Camilo Villegas plays with a heavy heart and 3 other stories you might’ve missed
While a star-packed field battled at Colonial as the PGA Tour returned, there were other intriguing storylines playing out elsewhere in the golf world. Here are four stories you might’ve missed.
Shad Tuten delivers a career-best finish at Sawgrass
Shad Tuten birdied four out of his final five holes at Dye’s Valley course at TPC Sawgrass as he recorded his career-best T2 finish at the Korn Ferry Challenge. If you don’t know who Tuten is, you’re forgiven, but the Korn Ferry Tour rookie has an interesting career arc thus far culminating in last week’s finish.
As golfers navigate the intricacies of this coronavirus pandemic, it’s interesting to note that Tuten, arguably, is only a professional golfer because of a different pandemic. Tuten was a star high school basketball player a decade ago when he became infected with the H1N1 virus — swine flu — during his senior year. He lost 25 pounds battling the disease and missed out on a majority of his senior season. So he shifted his focus to golf. Collegiate golf at Darton College and Armstrong State followed before Tuten turned pro and worked his way up to the Korn Ferry Tour this year.
Then, another pandemic hit and paused the 27-year-old’s rookie season. In his long-awaited return to play, Tuten capitalized.
Joseph Bramlett speaks on social injustice, finishes runner up
Golf can be a homogenous sport — especially on the PGA Tour — but there is still some minority representation in the game’s upper ranks. Harold Varner III got most of the spotlight this week in that regard as he contended at Colonial as the country experiences civil unrest in the wake of George Floyd’s death. But Joseph Bramlett is another Black PGA Tour member who used his platform this week to speak on the country’s current events.
“Honestly, it was a ticking time bomb,” Bramlett said after his first round at the Korn Ferry Challenge. “And I think that brought what people would chalk up to being black urban legends, it brought it right into their living rooms, and people were forced to see it, to face it and to think about it … And it pissed a lot of us off.”
Bramlett, who is biracial, went on to explain that he’s been reflecting on his heritage in the past few weeks.
“I’m in a unique place where I’m mixed — I’m white and I’m black,” he said. “It’s something that I’ve been raised with. I’ve grown up to and was taught a lot about some of the challenges the black community faces in this country. For me, I thought unfortunately the murder wasn’t really that surprising. I really just kind of sat and thought about how grateful I was to be in the position I’m in, in this world.”
The thoughtful commentary on the current state of affairs were a huge plus on the week for Bramlett as he took his strength to the course and posted a T2 finish at Dye’s Valley course.
Camillo Villegas plays with a heavy heart
Even as the return to golf was marked by celebration and jubilee, there was some somber news from the Korn Ferry Tour. Camilo Villegas announced early in the week that his 20-month-old daughter Mia has been battling brain and spine tumors over the past several months. The battle has been difficult for the Villegas family, but he decided to play the Korn Ferry Challenge anyway in a effort to find peace during this difficult time.

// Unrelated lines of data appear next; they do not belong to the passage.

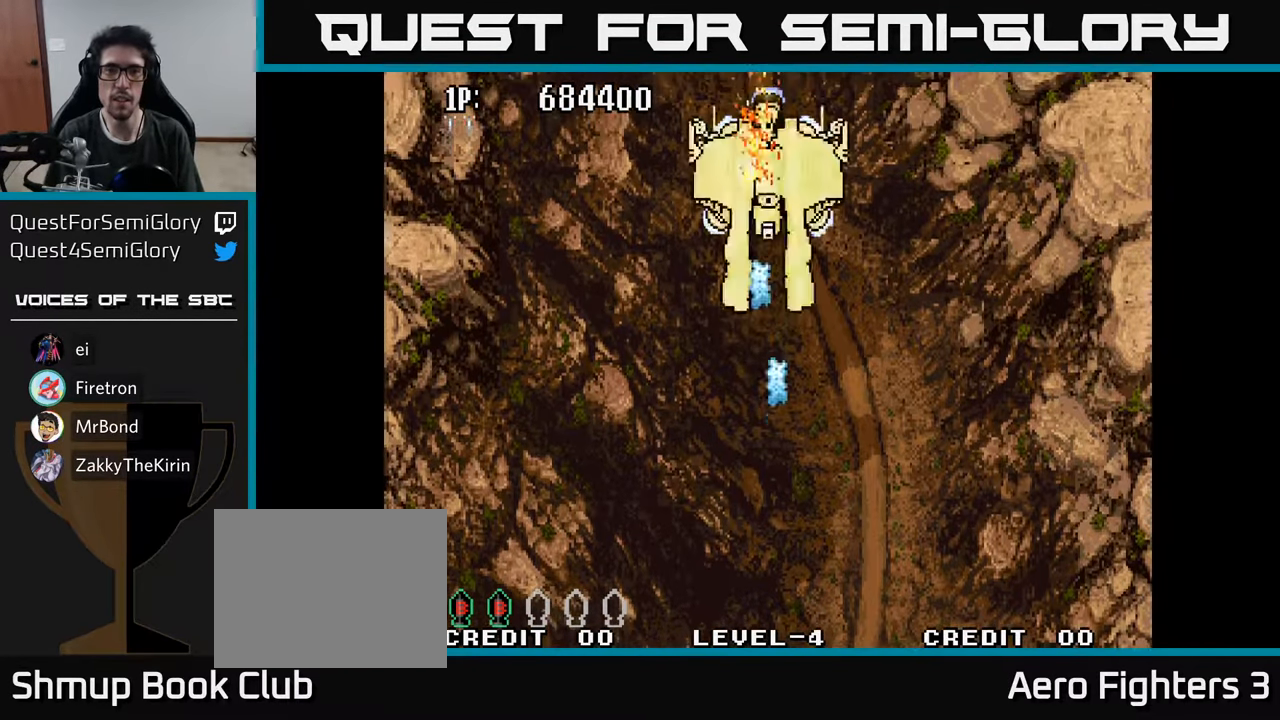
{"buttons": ["A", "DPAD_DOWN"], "left_stick": "center", "right_stick": "center", "events": [[50, "A", "down"], [117, "A", "up"], [134, "DPAD_DOWN", "up"], [200, "A", "down"], [267, "A", "up"], [334, "A", "down"], [400, "A", "up"], [450, "A", "down"], [500, "DPAD_DOWN", "down"]]}
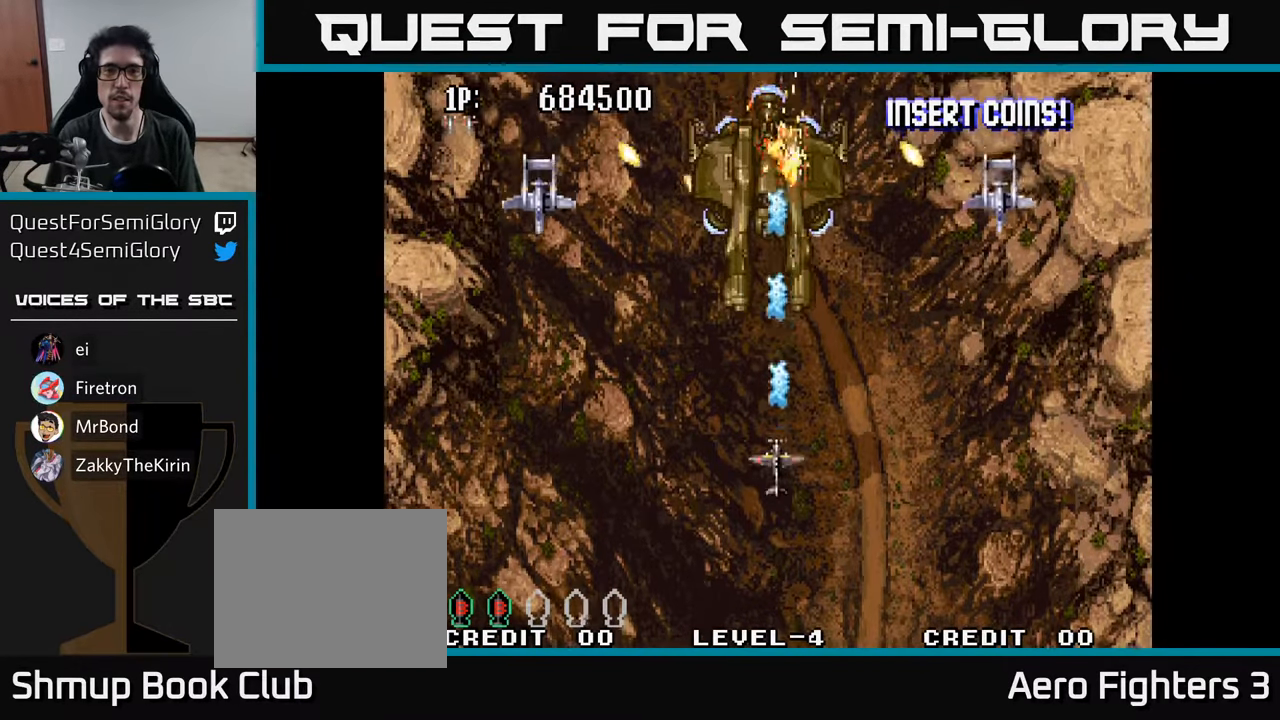
{"buttons": ["DPAD_DOWN"], "left_stick": "center", "right_stick": "center", "events": [[17, "DPAD_LEFT", "down"], [50, "A", "up"], [100, "A", "down"], [117, "DPAD_DOWN", "up"], [184, "A", "up"], [267, "A", "down"], [367, "A", "up"], [450, "A", "down"], [484, "DPAD_DOWN", "down"], [500, "A", "up"], [500, "DPAD_LEFT", "up"]]}
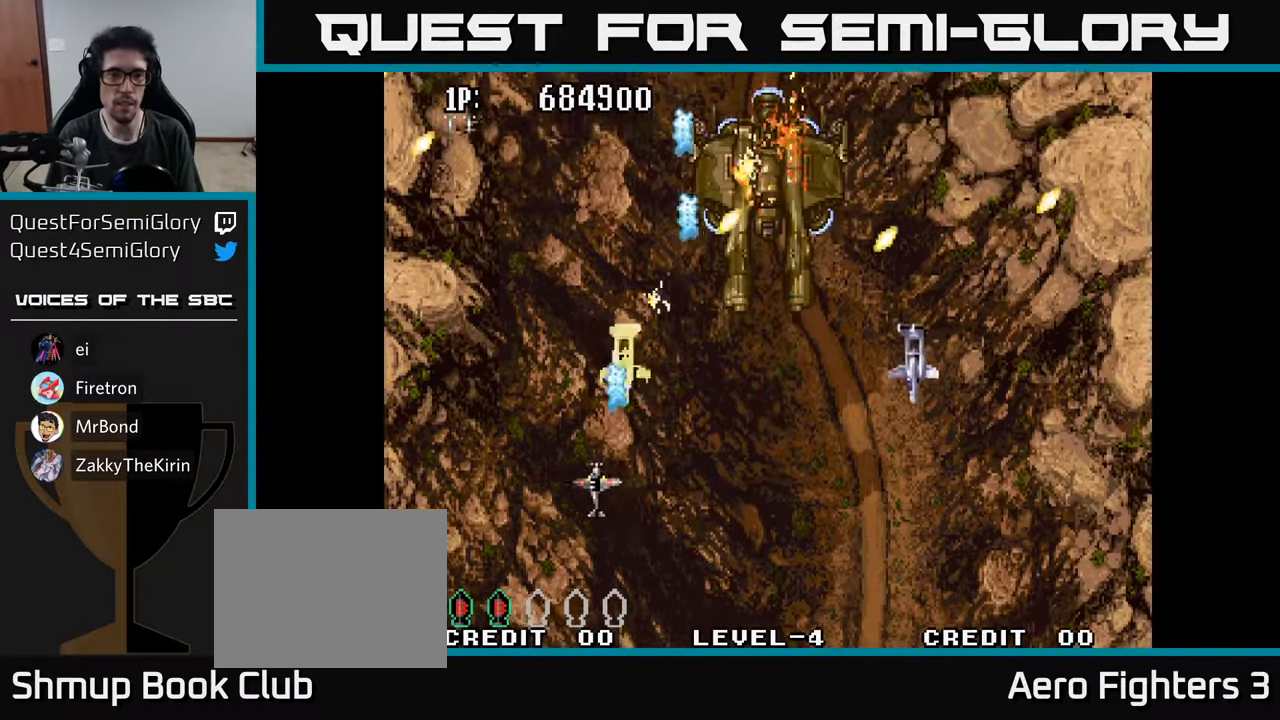
{"buttons": ["A", "DPAD_DOWN", "DPAD_RIGHT"], "left_stick": "center", "right_stick": "center", "events": [[34, "DPAD_RIGHT", "down"], [67, "A", "down"], [100, "DPAD_DOWN", "up"], [134, "DPAD_DOWN", "down"], [150, "A", "up"], [234, "A", "down"], [300, "A", "up"], [384, "A", "down"], [417, "A", "up"], [500, "A", "down"]]}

“We’ve got no other option than to be strong and to support (Mia) and to send her good energy,” Villegas said. “This is not about feeling sorry for the Villegas family, this is about sending the Villegas family good energy, support and inspiration. That’s what Mia has been doing for me the last couple months.”
Villegas shaved his head in solidarity with his daughter during the week. The 38-year-old started strong on Dye’s Valley course with an opening-round 67, but he faded into the weekend and settled for a T33 finish.
Canadian Tour cancels season amid coronavirus pandemic
This news came several weeks ago, but it deserves a note in this column nonetheless. The Mackenzie Tour-PGA Tour Canada, one of the PGA Tour’s development tours, announced they have canceled their season as a result of travel restrictions from the coronavirus pandemic.
“With growing uncertainty surrounding the border and the 14-day quarantine regulations, among other factors, we’ve weighed all of our options and concluded that it is not feasible to play this summer,” Mackenzie Tour executive director Scott Pritchard said in a release.
However, another PGA Tour development circuit, PGA Tour Latinoamérica, informed their players in an email that the decision to cancel play north of the border will not affect its season, and they plan to release their schedule in June.